REGARDLESS OF WHAT EQUITIES DO IN GENERAL, GOLD MINING SHARES ARE A COMPELLING BUY (April 15, 2012): I remain bearish toward global equities over the next several months, regardless of the fact that they will enjoy periodic upward bounces. We have likely transitioned to a severe bear market which could last until the end of 2014, and therefore I have a position in HDGE which I tend to increase each time it drops below 21 dollars per share. HDGE is the only actively-managed U.S. exchange-traded fund which holds pure equity short positions--usually about 45--and which currently has its expense ratio capped at 1.85%. The head of the management team, John Del Vecchio, has a track record of more than two decades in being able to do frequent trading to rebalance the conglomeration of short positions which are most appropriate at any given time. This fund outperformed nearly all other short-selling ideas when the stock market slumped during the summer of 2011, and is likely to once again be a winner during any major equity decline. The high ratio of insider selling to insider buying by top corporate executives during the first quarter of 2012 confirms that the primary direction for well-known equity indices including the S&P 500 will continue to be lower for another 2 or 2-1/2 years.
What has been overlooked, even by the few who understand the general bearish thesis, is that gold mining shares are unusually undervalued relative to the price of gold bullion. XAU is an index of gold mining shares which has been in existence since 1984. In 28 years, there have been only six days when the ratio of XAU to the price of spot gold was lower than it has been in recent trading days--with all of those six days occurring during October and November 2008. Therefore, gold mining shares are a compelling buy. Of course, whenever the stock market is especially weak, gold mining shares will suffer along with the overall downtrend, as we experienced in September and most of October 2008. However, gold mining shares have a proven track record of being able to dramatically outperform the overall equity market during periods when stocks in general are relatively flat or are rebounding.
Out of the universe of gold mining shares, junior producers are even cheaper than their senior cousins. Therefore, I have been progressively accumulating GDXJ, a fund of 85 small-cap gold mining companies. During the past several trading days, this fund has repeatedly fallen below 23 dollars per share, which has presented a compelling historic opportunity. I plan to continue to purchase more of it into weakness using a ladder of good-until-cancelled orders, as I do whenever I am establishing a position in any security. If you live in Canada and you don't have access to U.S. exchange-traded funds, ZJG which trades in Toronto is an approximate substitute, although it tends to be concentrated more in mid-cap rather than small-cap names, and it is not as diversified as GDXJ.

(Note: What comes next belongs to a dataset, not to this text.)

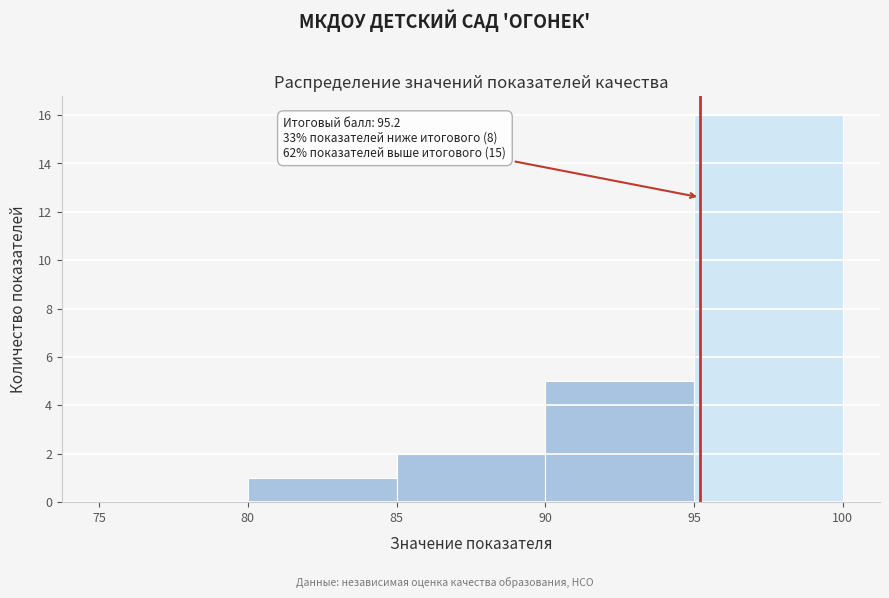

Which range on the x-axis has the tallest bar?

95 to 100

It is worth noting that bearish noises have been heard from several analysts who had been bullish toward gold for years, and who recently made comments of varying degrees of bearishness. These include Jim Rogers, Dennis Gartman, and Steve Sjuggerud. Once gold rallies strongly, one or more of the above might not admit that they had become gloomy, but their comments are on the internet for all to see today. Near any critical bottom for any asset, there will be some notable folks who had been bullish for a lengthy period of time and who can't bear continuing to lose money and to be ridiculed, and who will finally switch to the opposite side--just in time for their original viewpoint to be powerfully validated. This is analogous to the way in which investors inevitably make the greatest inflows into a particular asset class just before it collapses, such as the all-time record amount of money which poured into the stock market in February 2000. Similarly, during February-March 2009, investors worldwide made record withdrawals from equities just before the strongest two-year bull market since the Great Depression.

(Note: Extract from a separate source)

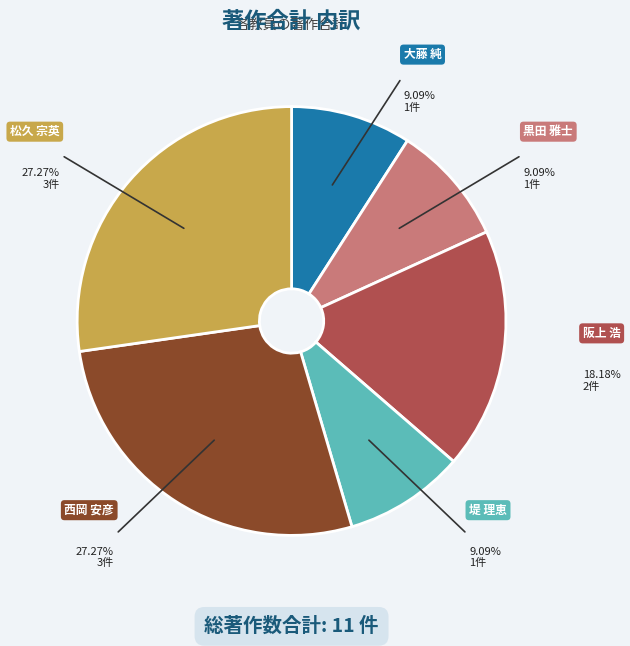

To the nearest percent, what portion does 松久 宗英 represent?

27%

Gold mining shares will be assisted whenever the U.S. dollar is declining versus most major currencies, and when the stock market in general is rising, and U.S. Treasuries are retreating out of fear of rising inflation. However, none of these three is essential for gold mining shares to rally strongly during the next few months, because of their pervasive unpopularity and undervaluation.
In addition to gold mining shares, some other commodity-producer subsectors have become unusually undervalued, including coal mining shares and metals mining in general. The shares of steel manufacturers have been steadily declining since early February 2012. It is likely that the exchange-traded funds KOL, XME, and SLX, which represent the above industry groups respectively, will progressively become more attractive for purchase during the next several weeks.
Disclosure: I am currently long both GDXJ and HDGE, with most of the rest in cash and stable-value funds.